According to this story in GovExec.com, the White House Office of Management and Budget (OMB) has advised government agencies to report data breaches regardless of whether they are “confirmed” or merely “suspected.” A copy of the OMB memo is here .

The memo comes on the heels of an incident in which a Department of Veterans Affairs employee inadvertently exposed the personal information of more than 26 million veterans by taking home an unsecured laptop computer loaded with the information. The computer was taken from the employee’s home by a burglar and later recovered, but the incident helped to highlight the lax standards protecting the personal information that we entrust to the government.

In our Policy Post on the VA breach, we noted that the OMB had to take the lead in issuing strong Privacy Act-based guidance to agencies. The OMB still has a long way to go. We hope that this memo is a sign that OMB is taking more seriously its responsibility to manage data security across agencies.

For those who didn’t get a chance to read our paper on Internet Neutrality, we’ve synopsized our findings in a Policy Post published earlier today.

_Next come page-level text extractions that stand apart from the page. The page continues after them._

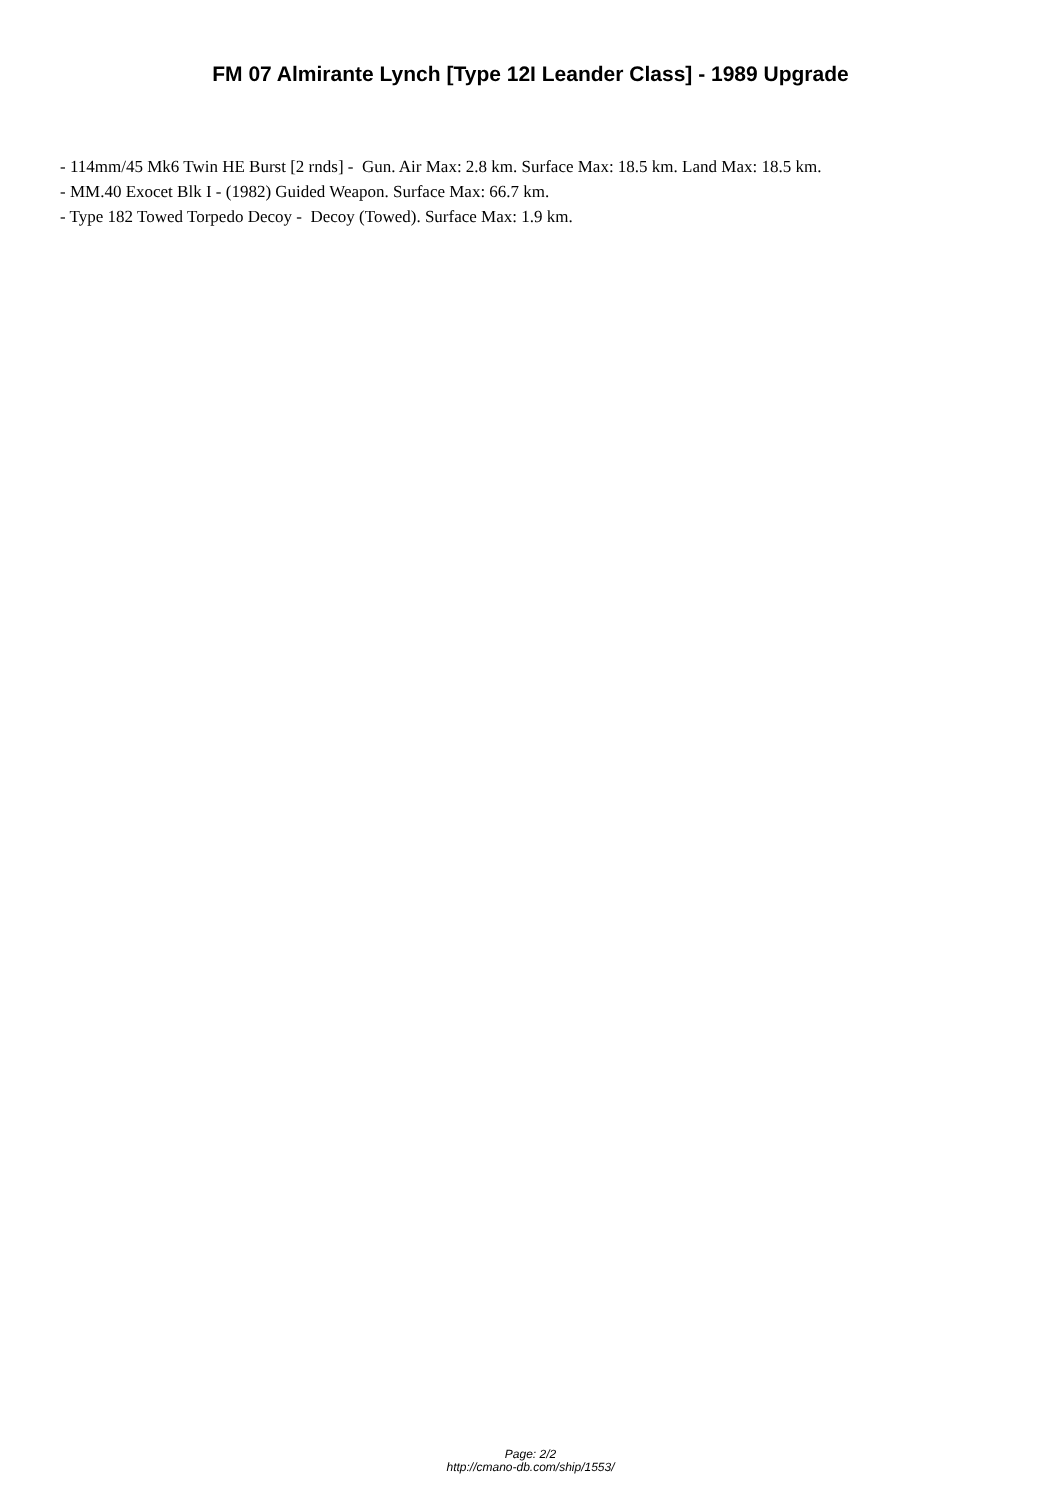FM 07 Almirante Lynch [Type 12I Leander Class] - 1989 Upgrade
- 114mm/45 Mk6 Twin HE Burst [2 rnds] - Gun. Air Max: 2.8 km. Surface Max: 18.5 km. Land Max: 18.5 km.
- MM.40 Exocet Blk I - (1982) Guided Weapon. Surface Max: 66.7 km.
- Type 182 Towed Torpedo Decoy - Decoy (Towed). Surface Max: 1.9 km.
Page: 2/2
http://cmano-db.com/ship/1553/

In a related development, BusinessWeek columnist Stephen H. Wildstrom gave a favorable nod to our position in his latest column on the topic, which will obviously be in the news for some time.

Last week was the 40th anniversary of the Freedom of Information Act (FOIA), a landmark law that greatly expanded the ability of ordinary citizens to learn about government activities. FOIA has been of incalculable value to students, government watchdogs, ordinary citizens and journalists who have used the law to obtain a wealth of important data about their government.

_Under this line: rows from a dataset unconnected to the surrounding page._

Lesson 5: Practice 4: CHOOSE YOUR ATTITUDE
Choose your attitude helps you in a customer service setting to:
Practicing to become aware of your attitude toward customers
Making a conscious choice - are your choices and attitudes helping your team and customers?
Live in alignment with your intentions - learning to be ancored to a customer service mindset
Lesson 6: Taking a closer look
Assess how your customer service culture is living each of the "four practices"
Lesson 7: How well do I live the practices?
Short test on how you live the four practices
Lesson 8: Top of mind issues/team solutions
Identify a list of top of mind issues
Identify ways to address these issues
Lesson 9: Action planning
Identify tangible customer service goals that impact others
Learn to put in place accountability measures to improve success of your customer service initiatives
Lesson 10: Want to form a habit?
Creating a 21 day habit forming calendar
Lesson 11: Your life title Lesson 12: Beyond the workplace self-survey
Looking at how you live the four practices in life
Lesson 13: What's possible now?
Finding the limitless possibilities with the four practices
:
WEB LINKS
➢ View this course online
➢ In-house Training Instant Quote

It’s distressing, therefore, that on the anniversary of this landmark law, we find that many government agencies simply aren’t living up to their basic obligations under the measure. CDT joined with several other public interest groups in contributing to a report on the topic published by OpenTheGovernment.org. The report tracks the manner in which agencies responded to a 2005 presidential order intended to improve disclosure of information. It found that many agencies failed to properly respond or are lagging in implementing FOIA.